I'm constantly amazed at some of the basic items that canvas does not have.  So many forums on the internet require or allow moderation for a very good reason.  Canvas- not.

Community Novice

This also happens with compromised accounts too; especially when users (faculty/students/advisers) fail to log off of their accounts/sessions properly and/or treat publicly shared equipment as it were personal property.


Community Participant

We've had Canvas in our school district since 2014, and every year I get asked by multiple teachers if there's a way to do this. It's definitely a needed feature at the K-12 level, as students are learning to communicate in a more formal, objective, academic 'voice' with their peers.

Our K-12 students struggle with establishing a positive tone in their online interactions, especially in the current adult cultural climate of online name-calling and trolling. Our teachers actively instruct, model, and remind - but some students need more direct feedback and instruction than this.

Teachers must also work with parental sensitivities to perceived bullying that has sometimes spilled over into Canvas Discussions. I've had some teachers abandon trying to use Discussions because there is no way to catch inappropriate or unkind comments before they're visible to all the students.

I'm absolutely sure I would get more teacher buy-in for using the Discussions tool if we had this ability.

Community Participant

What about the student whose comments are generally appropriate, but who makes a single or occasional inappropriate remark? In cases like that, the student needs supervision and guidance, not a complete ban from the discussion.

With that in mind, how about these four options for managing student discussion posts:

  1. All unmoderated
  2. All moderated
  3. Instructor selects individuals whose posts are moderated, all others unmoderated
  4. Instructor selects individuals who are blocked from posting

I didn't see the third option discussed here, so I thought it was worth suggesting.

Community Novice

Hold on a moment, please...  This sounds like more unnecessary work for our instructors which will take time away from their other duties like grading our work and responding to our pleas for help through email. 

Wouldn't it be better to have the posts run through a simple word filter to check for offensive material instead??
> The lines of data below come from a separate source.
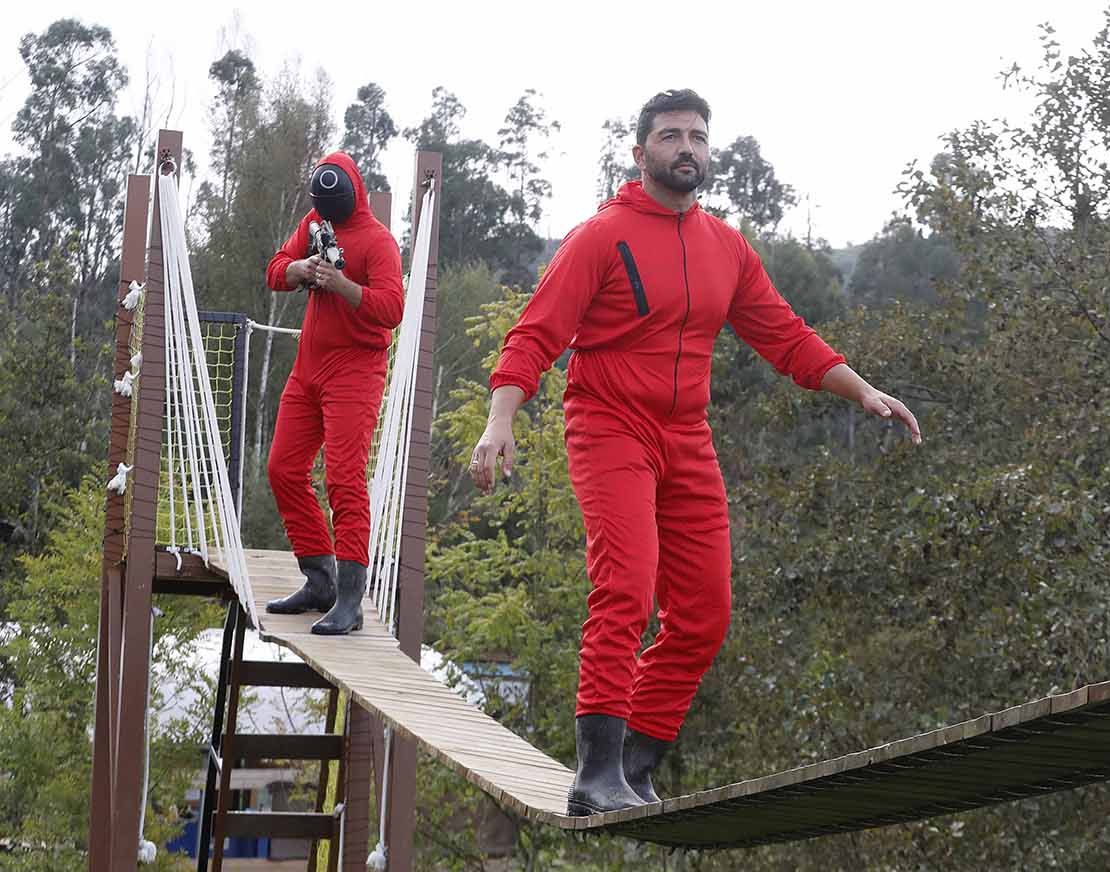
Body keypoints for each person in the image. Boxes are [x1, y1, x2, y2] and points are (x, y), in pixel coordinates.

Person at [469, 89, 921, 816]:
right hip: (610, 425)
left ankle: (637, 766)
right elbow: (535, 335)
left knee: (705, 612)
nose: (688, 147)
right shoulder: (601, 237)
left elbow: (785, 334)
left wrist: (860, 390)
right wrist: (501, 422)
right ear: (639, 151)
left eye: (699, 137)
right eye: (672, 135)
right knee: (626, 588)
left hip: (686, 436)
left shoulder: (725, 247)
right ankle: (595, 774)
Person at [262, 152, 405, 635]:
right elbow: (274, 270)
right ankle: (318, 579)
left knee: (344, 480)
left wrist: (343, 285)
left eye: (333, 209)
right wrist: (300, 270)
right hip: (309, 369)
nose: (327, 218)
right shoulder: (313, 222)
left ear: (352, 196)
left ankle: (349, 600)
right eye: (321, 210)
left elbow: (392, 308)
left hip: (356, 371)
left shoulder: (379, 242)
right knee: (282, 468)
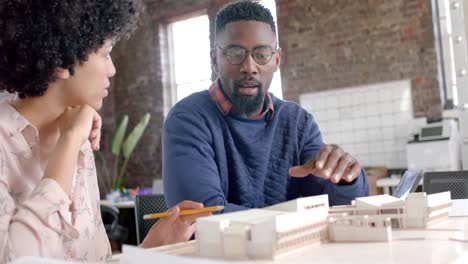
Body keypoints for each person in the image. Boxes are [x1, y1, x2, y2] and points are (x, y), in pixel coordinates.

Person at [0, 0, 208, 262]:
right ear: (62, 61)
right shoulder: (68, 139)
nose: (112, 69)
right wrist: (69, 141)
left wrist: (149, 248)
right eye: (106, 53)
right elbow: (16, 257)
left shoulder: (82, 142)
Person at [162, 0, 369, 213]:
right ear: (214, 60)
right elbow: (201, 214)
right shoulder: (188, 119)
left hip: (291, 245)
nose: (249, 67)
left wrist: (344, 179)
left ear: (277, 60)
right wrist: (295, 218)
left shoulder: (298, 122)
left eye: (261, 54)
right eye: (235, 54)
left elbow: (337, 206)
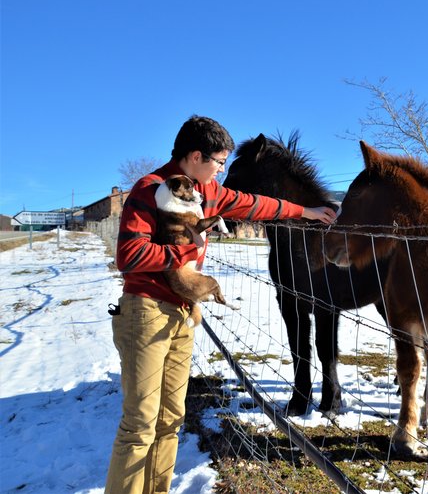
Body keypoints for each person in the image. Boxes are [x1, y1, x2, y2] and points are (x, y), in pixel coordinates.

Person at [105, 115, 337, 494]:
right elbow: (128, 256)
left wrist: (305, 212)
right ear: (196, 156)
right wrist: (185, 249)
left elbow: (256, 204)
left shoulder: (207, 191)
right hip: (145, 312)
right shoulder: (150, 189)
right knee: (140, 425)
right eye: (219, 162)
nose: (222, 170)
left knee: (169, 421)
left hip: (182, 314)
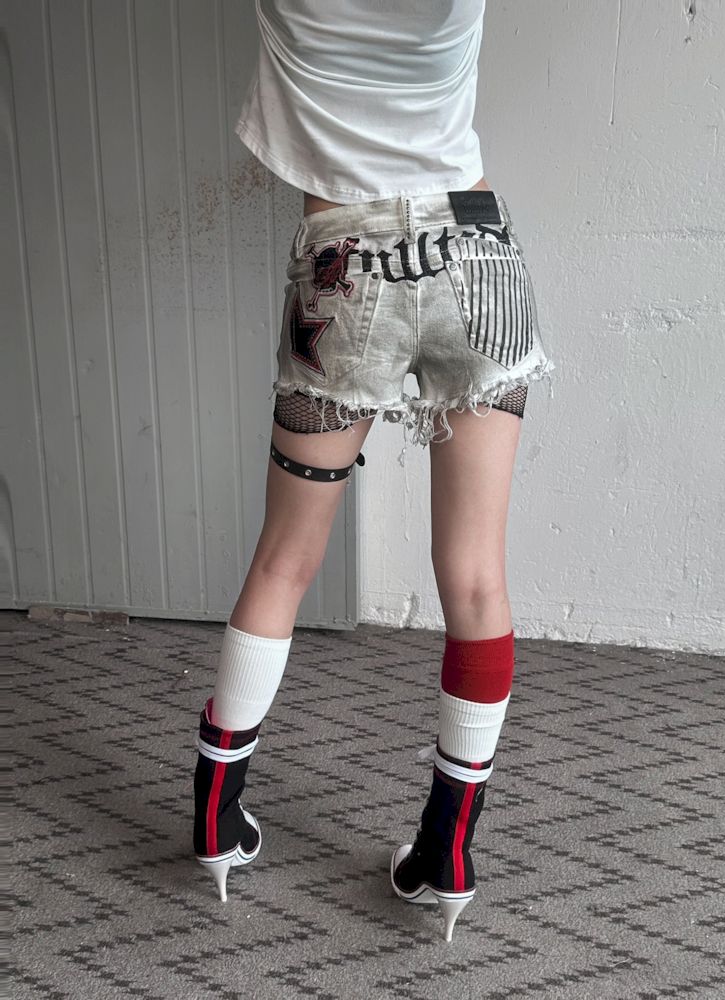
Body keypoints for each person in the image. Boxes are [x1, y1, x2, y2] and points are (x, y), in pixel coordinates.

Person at [192, 0, 556, 943]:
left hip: (342, 261)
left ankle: (215, 815)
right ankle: (449, 851)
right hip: (477, 247)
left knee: (283, 559)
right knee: (475, 577)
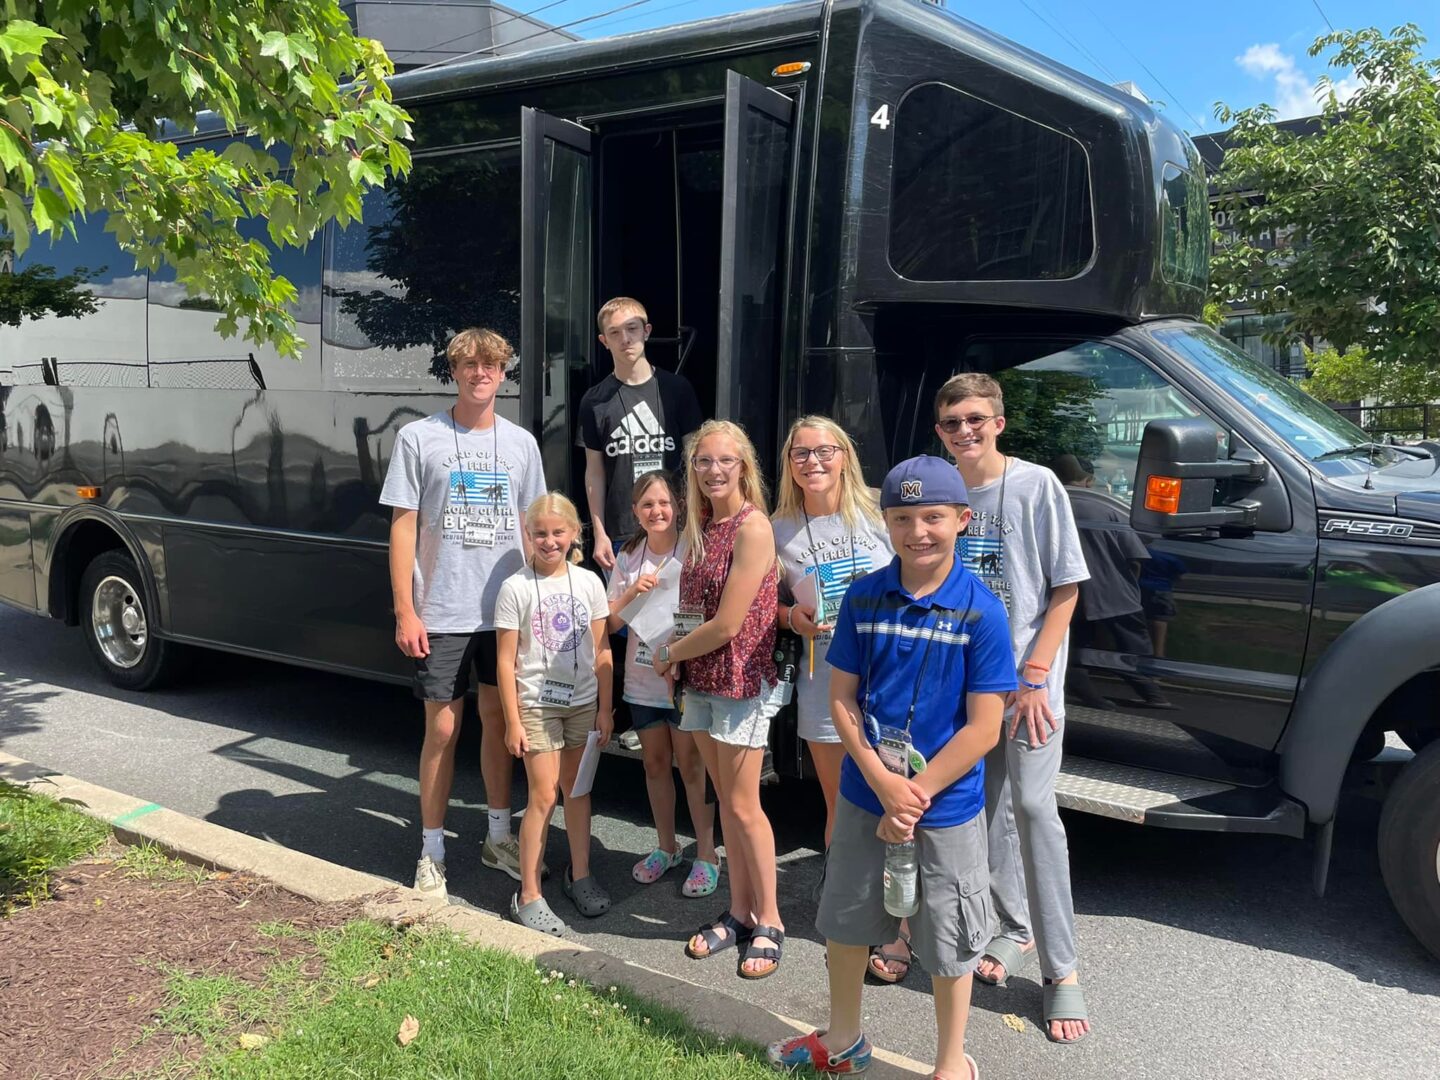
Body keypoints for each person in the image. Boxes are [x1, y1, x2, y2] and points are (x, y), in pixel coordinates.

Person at [767, 455, 1015, 1080]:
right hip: (865, 794)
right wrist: (882, 781)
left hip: (947, 807)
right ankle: (845, 1037)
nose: (918, 531)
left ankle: (950, 1061)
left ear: (962, 519)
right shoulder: (865, 594)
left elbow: (985, 727)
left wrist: (917, 792)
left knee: (950, 939)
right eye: (902, 518)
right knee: (848, 919)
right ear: (886, 522)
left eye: (933, 517)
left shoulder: (982, 612)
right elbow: (842, 696)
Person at [936, 372, 1092, 1044]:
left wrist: (1033, 676)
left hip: (1028, 689)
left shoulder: (1036, 485)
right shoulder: (941, 494)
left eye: (975, 419)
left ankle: (1063, 972)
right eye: (951, 424)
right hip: (968, 687)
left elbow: (1065, 590)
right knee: (985, 811)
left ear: (998, 421)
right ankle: (1011, 929)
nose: (964, 432)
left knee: (1031, 810)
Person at [381, 327, 546, 902]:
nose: (481, 373)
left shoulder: (522, 444)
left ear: (504, 374)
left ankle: (497, 836)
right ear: (454, 371)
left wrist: (539, 604)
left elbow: (535, 529)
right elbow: (402, 526)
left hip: (505, 610)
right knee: (443, 729)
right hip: (443, 610)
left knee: (501, 726)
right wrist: (406, 609)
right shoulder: (419, 438)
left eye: (492, 365)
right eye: (470, 365)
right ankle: (431, 851)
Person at [769, 416, 904, 982]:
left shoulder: (877, 515)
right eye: (800, 453)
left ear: (844, 455)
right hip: (825, 683)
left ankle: (898, 931)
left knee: (896, 805)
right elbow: (763, 606)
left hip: (892, 682)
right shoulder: (778, 529)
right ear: (788, 464)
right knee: (842, 808)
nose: (812, 462)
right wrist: (789, 616)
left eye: (824, 451)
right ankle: (848, 922)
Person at [652, 419, 784, 979]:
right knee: (725, 802)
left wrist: (671, 652)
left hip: (738, 679)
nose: (712, 471)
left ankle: (771, 921)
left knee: (744, 804)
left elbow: (730, 624)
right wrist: (677, 659)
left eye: (724, 461)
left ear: (744, 466)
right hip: (700, 681)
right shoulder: (699, 528)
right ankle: (737, 911)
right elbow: (690, 607)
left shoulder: (754, 528)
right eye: (703, 461)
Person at [495, 493, 614, 936]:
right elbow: (505, 661)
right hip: (537, 706)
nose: (549, 541)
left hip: (583, 704)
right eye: (540, 533)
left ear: (574, 534)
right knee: (543, 796)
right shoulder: (516, 588)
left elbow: (602, 650)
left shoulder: (589, 583)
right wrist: (512, 720)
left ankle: (579, 875)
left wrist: (606, 707)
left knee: (577, 793)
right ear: (528, 535)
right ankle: (528, 894)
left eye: (557, 532)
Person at [607, 469, 720, 897]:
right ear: (636, 512)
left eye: (664, 503)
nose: (657, 511)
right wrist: (634, 590)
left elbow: (709, 612)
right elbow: (612, 621)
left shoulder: (693, 549)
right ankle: (666, 847)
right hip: (641, 681)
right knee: (655, 765)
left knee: (692, 767)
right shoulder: (629, 555)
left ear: (678, 507)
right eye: (647, 504)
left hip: (683, 676)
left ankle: (707, 854)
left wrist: (677, 652)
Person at [578, 297, 704, 570]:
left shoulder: (677, 390)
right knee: (624, 613)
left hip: (676, 528)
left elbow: (696, 461)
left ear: (646, 331)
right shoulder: (594, 401)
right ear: (604, 341)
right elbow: (594, 472)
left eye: (632, 328)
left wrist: (696, 522)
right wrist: (599, 533)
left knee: (677, 611)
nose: (625, 338)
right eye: (615, 332)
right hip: (622, 534)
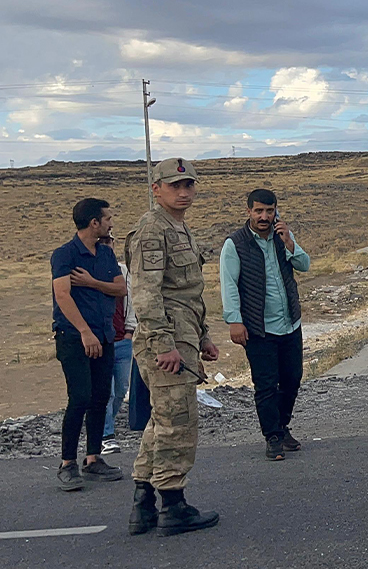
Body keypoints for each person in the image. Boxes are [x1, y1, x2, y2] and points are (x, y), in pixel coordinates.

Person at [126, 157, 219, 536]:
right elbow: (146, 294)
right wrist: (165, 344)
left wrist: (203, 336)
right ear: (156, 189)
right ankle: (173, 504)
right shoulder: (152, 230)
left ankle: (143, 504)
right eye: (175, 186)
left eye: (189, 186)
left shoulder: (179, 228)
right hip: (164, 344)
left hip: (182, 338)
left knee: (162, 420)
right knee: (178, 422)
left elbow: (188, 293)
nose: (183, 192)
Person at [219, 189, 311, 461]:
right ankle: (272, 436)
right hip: (259, 327)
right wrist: (234, 320)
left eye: (269, 211)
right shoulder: (235, 244)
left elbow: (304, 265)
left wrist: (289, 243)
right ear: (248, 211)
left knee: (292, 378)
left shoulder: (283, 238)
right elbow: (229, 285)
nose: (264, 216)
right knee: (266, 384)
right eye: (258, 211)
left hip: (289, 324)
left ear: (276, 212)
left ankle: (282, 428)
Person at [51, 198, 128, 491]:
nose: (111, 223)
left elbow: (121, 289)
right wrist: (84, 332)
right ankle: (67, 463)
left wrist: (93, 282)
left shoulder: (106, 256)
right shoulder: (65, 255)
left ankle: (93, 458)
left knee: (100, 397)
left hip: (105, 335)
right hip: (75, 338)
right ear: (93, 222)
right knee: (80, 397)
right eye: (107, 218)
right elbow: (63, 295)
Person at [100, 233, 137, 455]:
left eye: (109, 241)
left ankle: (102, 424)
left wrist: (130, 331)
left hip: (123, 339)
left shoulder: (123, 271)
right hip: (102, 341)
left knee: (122, 388)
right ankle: (106, 434)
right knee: (107, 391)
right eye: (101, 241)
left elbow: (131, 300)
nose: (106, 245)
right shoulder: (88, 272)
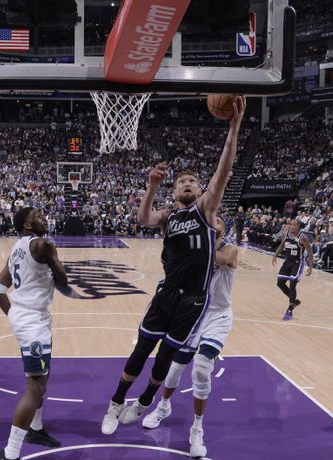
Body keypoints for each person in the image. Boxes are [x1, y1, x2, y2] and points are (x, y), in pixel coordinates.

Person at [101, 96, 247, 436]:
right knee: (141, 350)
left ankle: (146, 401)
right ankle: (116, 403)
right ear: (174, 189)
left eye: (192, 182)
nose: (186, 184)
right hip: (167, 293)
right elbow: (142, 218)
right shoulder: (169, 216)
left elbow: (224, 170)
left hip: (195, 299)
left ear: (201, 191)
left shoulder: (205, 210)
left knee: (166, 357)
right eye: (181, 181)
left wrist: (234, 130)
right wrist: (151, 186)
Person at [0, 207, 84, 460]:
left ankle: (37, 428)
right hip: (32, 323)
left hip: (32, 318)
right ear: (28, 226)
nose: (45, 217)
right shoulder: (42, 244)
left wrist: (14, 317)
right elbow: (64, 282)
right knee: (35, 387)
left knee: (44, 379)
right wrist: (55, 256)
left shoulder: (16, 249)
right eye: (39, 216)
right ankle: (9, 455)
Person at [142, 218, 237, 458]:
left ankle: (197, 429)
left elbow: (224, 260)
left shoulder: (228, 249)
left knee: (201, 369)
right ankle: (163, 406)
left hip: (218, 316)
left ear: (223, 231)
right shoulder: (193, 249)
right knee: (173, 370)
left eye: (217, 227)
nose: (213, 227)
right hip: (195, 312)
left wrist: (194, 248)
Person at [272, 219, 314, 320]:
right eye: (291, 224)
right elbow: (282, 245)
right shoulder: (286, 234)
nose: (292, 226)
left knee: (292, 283)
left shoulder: (302, 237)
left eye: (294, 225)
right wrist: (275, 256)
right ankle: (294, 301)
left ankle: (290, 310)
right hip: (287, 261)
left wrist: (311, 266)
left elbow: (310, 251)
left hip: (297, 263)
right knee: (280, 283)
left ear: (298, 226)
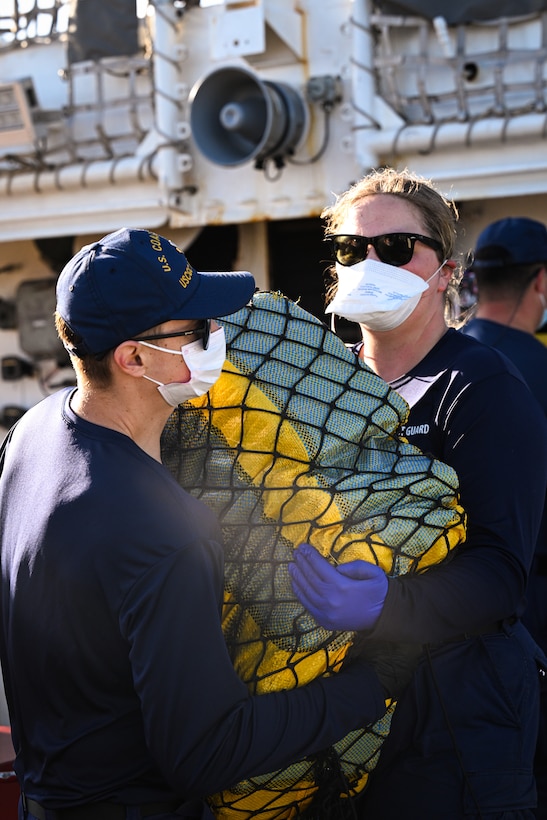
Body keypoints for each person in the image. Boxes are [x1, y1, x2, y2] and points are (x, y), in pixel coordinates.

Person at [0, 227, 413, 820]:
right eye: (195, 330)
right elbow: (207, 750)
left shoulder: (32, 437)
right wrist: (376, 680)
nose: (216, 337)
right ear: (134, 357)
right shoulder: (162, 528)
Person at [288, 169, 547, 818]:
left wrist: (386, 604)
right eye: (351, 250)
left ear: (446, 273)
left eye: (397, 248)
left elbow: (499, 574)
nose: (370, 261)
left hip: (456, 716)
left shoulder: (482, 389)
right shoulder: (321, 386)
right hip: (337, 708)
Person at [461, 216, 547, 819]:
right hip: (530, 603)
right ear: (540, 282)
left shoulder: (444, 364)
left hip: (432, 613)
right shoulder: (533, 369)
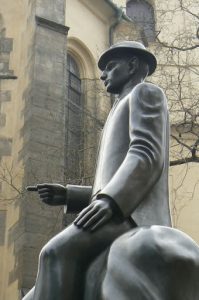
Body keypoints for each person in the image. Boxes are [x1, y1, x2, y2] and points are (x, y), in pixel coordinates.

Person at [24, 41, 171, 300]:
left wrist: (110, 201)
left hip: (131, 215)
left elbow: (146, 154)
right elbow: (110, 181)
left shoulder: (145, 93)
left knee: (54, 253)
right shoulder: (117, 109)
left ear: (133, 65)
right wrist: (69, 195)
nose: (102, 74)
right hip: (115, 208)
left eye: (111, 67)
Additionally, enforcing a stricter policy on this behavior would most likely solve the problem.  If you send inappropriate emails to people when working for a business you might* get a single warning, but it will most likely end up with you getting fired. 

I think Word Filter + 1 warning = win.   2nd offense, you fail the class period. 

The plan currently allows a student to get away with this once before even being put on the moderated list. To me, this doesn't seem like the best course of action. 


Nicholas Scocchera (Computer Science)

Community Participant

I think the proposed solution gives instructors and schools flexibility to enact policies and make judgements that best serve their students. Certainly, a "one warning and blocked on the second offense" policy may be necessary and effective for some populations. However, I don't have much confidence in word filters; they are too easily defeated by alternate spellings, alternate uses, substituting typographical characters, etc. Plus, legitimate comments in a discussion on anatomy, modern literature, health, etc. may get flagged. Will instructors need to fine-tune the word filter in those instances and, if so, how is that less work? I think classroom management and the judgement of instructors will remain a necessity in online education.

Coach Emeritus

Hi  @nixwhat ‌

I teach medical courses, and could see some huge potential problems with word filters - too many body parts, and topics about those body parts.